It still is appropriate because it's compensation for a job. VA benefits are part of the package deal a service member signs up for. Without those benefits the military would have to offer a higher salary to recruit the same number and quality of employees, at the margin at least.
It's like saying a government pension shouldn't be counted as part of the cost of employing government workers because the workers would still have to buy food and housing whether or not their career was with the government.
By that logic you could affect the spending numbers by charging military spouses rent and making up for it with daycare pay to compensate them for watching their kids. It's just a difference in accounting.
I'm confused about what you're arguing. If governmental funds are being spent on military spousal housing, that's a cost of the military, whether it's accounted as salary to the service member who pays rent or if the military builds the house directly.

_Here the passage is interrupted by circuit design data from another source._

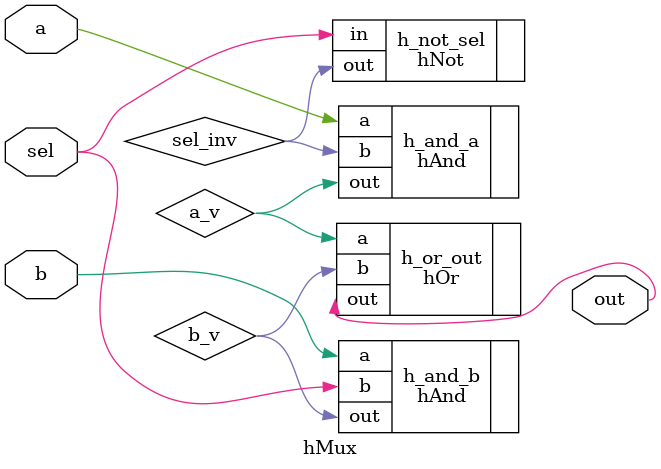
<source format=v>

`ifndef _h_mux_
`define _h_mux_

`timescale 1ns / 1ps
`include "hNot.v"
`include "hAnd.v"
`include "hOr.v"

module hMux(
    input a,
    input b,
    input sel,
    output out
    );
	
	wire sel_inv;
	wire a_v;
	wire b_v;
	
	hNot h_not_sel(.in(sel), .out(sel_inv));
	
	hAnd h_and_a(.a(a), .b(sel_inv), .out(a_v));
	hAnd h_and_b(.a(b), .b(sel), .out(b_v));
	
	hOr h_or_out(.a(a_v), .b(b_v), .out(out));

endmodule

`endif

</source>
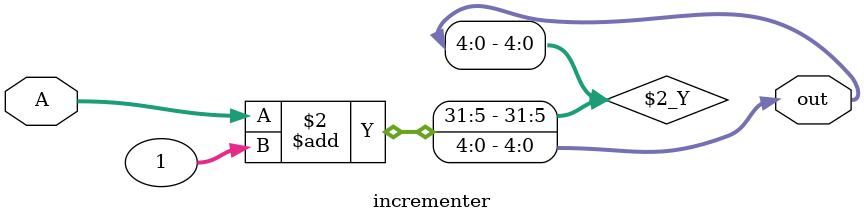
<source format=v>

module incrementer(A, out);
    input [3:0]A;
    output [4:0]out;
    reg [4:0]out;

    always@(A)
        begin
            // perform addition
            out = A + 1;
        end
    
    endmodule
</source>
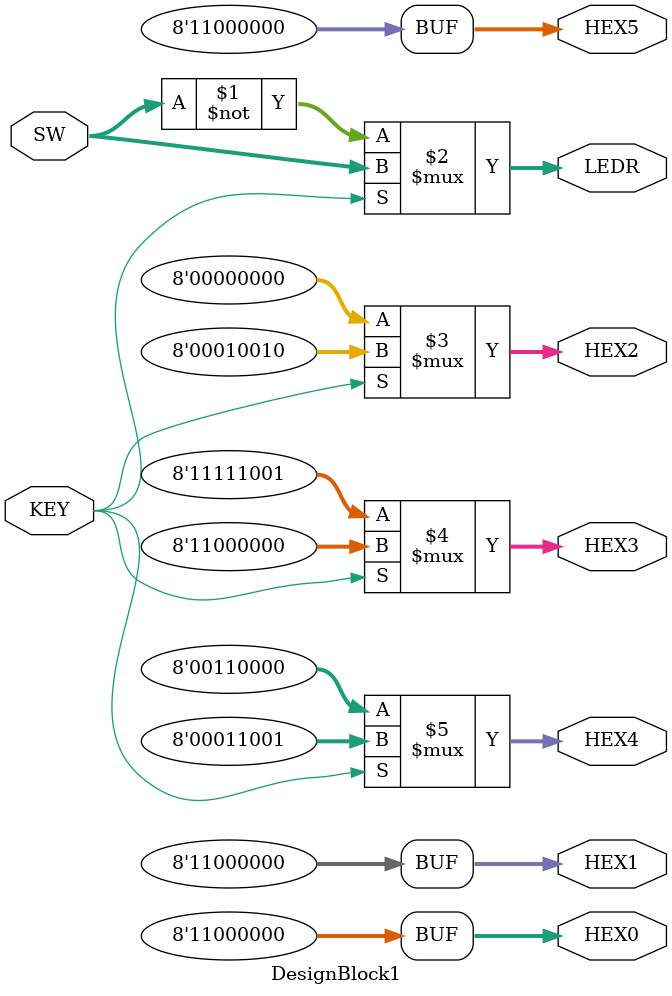
<source format=v>
module DesignBlock1(SW, LEDR, KEY, HEX0, HEX1, HEX2, HEX3, HEX4, HEX5);
	input [7:0] SW;
	input [0:0] KEY;
	output [7:0] LEDR;
	output [7:0] HEX0;
	output [7:0] HEX1;
	output [7:0] HEX2;
	output [7:0] HEX3;
	output [7:0] HEX4;
	output [7:0] HEX5;
	assign LEDR = KEY[0] ? SW: ~SW;
	assign HEX0 [7:0] = 8'b1100_0000; //0
	assign HEX1 [7:0] = 8'b1100_0000; //0
	assign HEX2 [7:0] = KEY[0] ? 8'b0001_0010 : 8'b0000_0000; //5 or 8
	assign HEX3 [7:0] = KEY[0] ? 8'b1100_0000 : 8'b1111_1001; //0 or 1
	assign HEX4 [7:0] = KEY[0] ? 8'b0001_1001 : 8'b0011_0000; //3 or 4
	assign HEX5 [7:0] = 8'b1100_0000; //0
endmodule   

//march 18th 2000
//03/18/00
//04/05/00
</source>
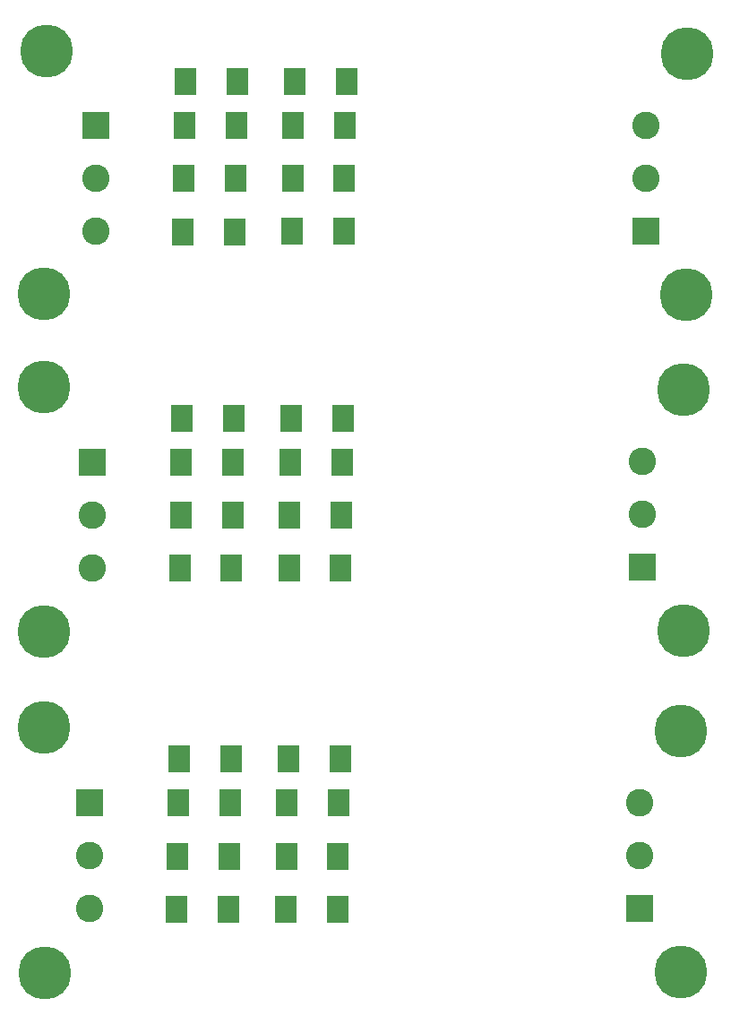
<source format=gbr>
%TF.GenerationSoftware,KiCad,Pcbnew,9.0.0-9.0.0-2~ubuntu22.04.1*%
%TF.CreationDate,2025-03-13T08:20:24+01:00*%
%TF.ProjectId,detec_power,64657465-635f-4706-9f77-65722e6b6963,rev?*%
%TF.SameCoordinates,Original*%
%TF.FileFunction,Soldermask,Bot*%
%TF.FilePolarity,Negative*%
%FSLAX46Y46*%
G04 Gerber Fmt 4.6, Leading zero omitted, Abs format (unit mm)*
G04 Created by KiCad (PCBNEW 9.0.0-9.0.0-2~ubuntu22.04.1) date 2025-03-13 08:20:24*
%MOMM*%
%LPD*%
G01*
G04 APERTURE LIST*
%ADD10R,2.600000X2.600000*%
%ADD11C,2.600000*%
%ADD12C,5.000000*%
%ADD13R,2.100000X2.600000*%
G04 APERTURE END LIST*
D10*
%TO.C,J2*%
X178170000Y-90940000D03*
D11*
X178170000Y-85940000D03*
X178170000Y-80940000D03*
%TD*%
D12*
%TO.C,H1*%
X121870000Y-42150000D03*
%TD*%
%TO.C,H2*%
X121620000Y-97050000D03*
%TD*%
%TO.C,H3*%
X181810000Y-106420000D03*
%TD*%
D10*
%TO.C,J1*%
X126195000Y-80990000D03*
D11*
X126195000Y-85990000D03*
X126195000Y-90990000D03*
%TD*%
D12*
%TO.C,H2*%
X121610000Y-65130000D03*
%TD*%
D10*
%TO.C,J1*%
X125915000Y-113220000D03*
D11*
X125915000Y-118220000D03*
X125915000Y-123220000D03*
%TD*%
D10*
%TO.C,J1*%
X126505000Y-49200000D03*
D11*
X126505000Y-54200000D03*
X126505000Y-59200000D03*
%TD*%
D10*
%TO.C,J2*%
X178480000Y-59150000D03*
D11*
X178480000Y-54150000D03*
X178480000Y-49150000D03*
%TD*%
D12*
%TO.C,H2*%
X121740000Y-129300000D03*
%TD*%
%TO.C,H3*%
X182400000Y-42400000D03*
%TD*%
%TO.C,H4*%
X182360000Y-65180000D03*
%TD*%
%TO.C,H3*%
X182090000Y-74190000D03*
%TD*%
%TO.C,H1*%
X121640000Y-73920000D03*
%TD*%
%TO.C,H4*%
X182050000Y-96970000D03*
%TD*%
D10*
%TO.C,J2*%
X177890000Y-123170000D03*
D11*
X177890000Y-118170000D03*
X177890000Y-113170000D03*
%TD*%
D12*
%TO.C,H4*%
X181770000Y-129200000D03*
%TD*%
%TO.C,H1*%
X121640000Y-106120000D03*
%TD*%
D13*
%TO.C,R4*%
X134320000Y-113220000D03*
X139220000Y-113220000D03*
%TD*%
%TO.C,R7*%
X145330000Y-45050000D03*
X150230000Y-45050000D03*
%TD*%
%TO.C,R2*%
X134760000Y-59220000D03*
X139660000Y-59220000D03*
%TD*%
%TO.C,R8*%
X144870000Y-80980000D03*
X149770000Y-80980000D03*
%TD*%
%TO.C,R2*%
X134450000Y-91010000D03*
X139350000Y-91010000D03*
%TD*%
%TO.C,R4*%
X134910000Y-49200000D03*
X139810000Y-49200000D03*
%TD*%
%TO.C,R7*%
X144740000Y-109070000D03*
X149640000Y-109070000D03*
%TD*%
%TO.C,R4*%
X134600000Y-80990000D03*
X139500000Y-80990000D03*
%TD*%
%TO.C,R1*%
X134260000Y-118240000D03*
X139160000Y-118240000D03*
%TD*%
%TO.C,R1*%
X134540000Y-86010000D03*
X139440000Y-86010000D03*
%TD*%
%TO.C,R3*%
X135000000Y-45050000D03*
X139900000Y-45050000D03*
%TD*%
%TO.C,R3*%
X134410000Y-109070000D03*
X139310000Y-109070000D03*
%TD*%
%TO.C,R5*%
X144800000Y-86010000D03*
X149700000Y-86010000D03*
%TD*%
%TO.C,R6*%
X144780000Y-91000000D03*
X149680000Y-91000000D03*
%TD*%
%TO.C,R8*%
X144590000Y-113210000D03*
X149490000Y-113210000D03*
%TD*%
%TO.C,R8*%
X145180000Y-49190000D03*
X150080000Y-49190000D03*
%TD*%
%TO.C,R6*%
X145090000Y-59210000D03*
X149990000Y-59210000D03*
%TD*%
%TO.C,R5*%
X144520000Y-118240000D03*
X149420000Y-118240000D03*
%TD*%
%TO.C,R7*%
X145020000Y-76840000D03*
X149920000Y-76840000D03*
%TD*%
%TO.C,R6*%
X144500000Y-123230000D03*
X149400000Y-123230000D03*
%TD*%
%TO.C,R1*%
X134850000Y-54220000D03*
X139750000Y-54220000D03*
%TD*%
%TO.C,R3*%
X134690000Y-76840000D03*
X139590000Y-76840000D03*
%TD*%
%TO.C,R5*%
X145110000Y-54220000D03*
X150010000Y-54220000D03*
%TD*%
%TO.C,R2*%
X134170000Y-123240000D03*
X139070000Y-123240000D03*
%TD*%
M02*

</source>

My original point is that nobody (at least publicly) knows the true spending on the US military because the accounting is so baroque. The VA is just one agency whose rather significant cost is typically forgotten when quoting these numbers, but it's far from the only example.
That might have been a bad example. But if you're comparing military spending between one country with the VA and another with universal health coverage, it will mess with the numbers if you include the VA. It's the other country with the difficult accounting.
But I don't want to compare countries. I'm not sure if there's a "right" level of military spending, but I think pro-Military-Industrial-Complex forces in the US purposefully obscure the cost in order to not erode popular support.
It's like saying a government pension shouldn't be counted as part of the cost of employing government workers because the workers would still have to buy food and housing whether or not their career was with the government.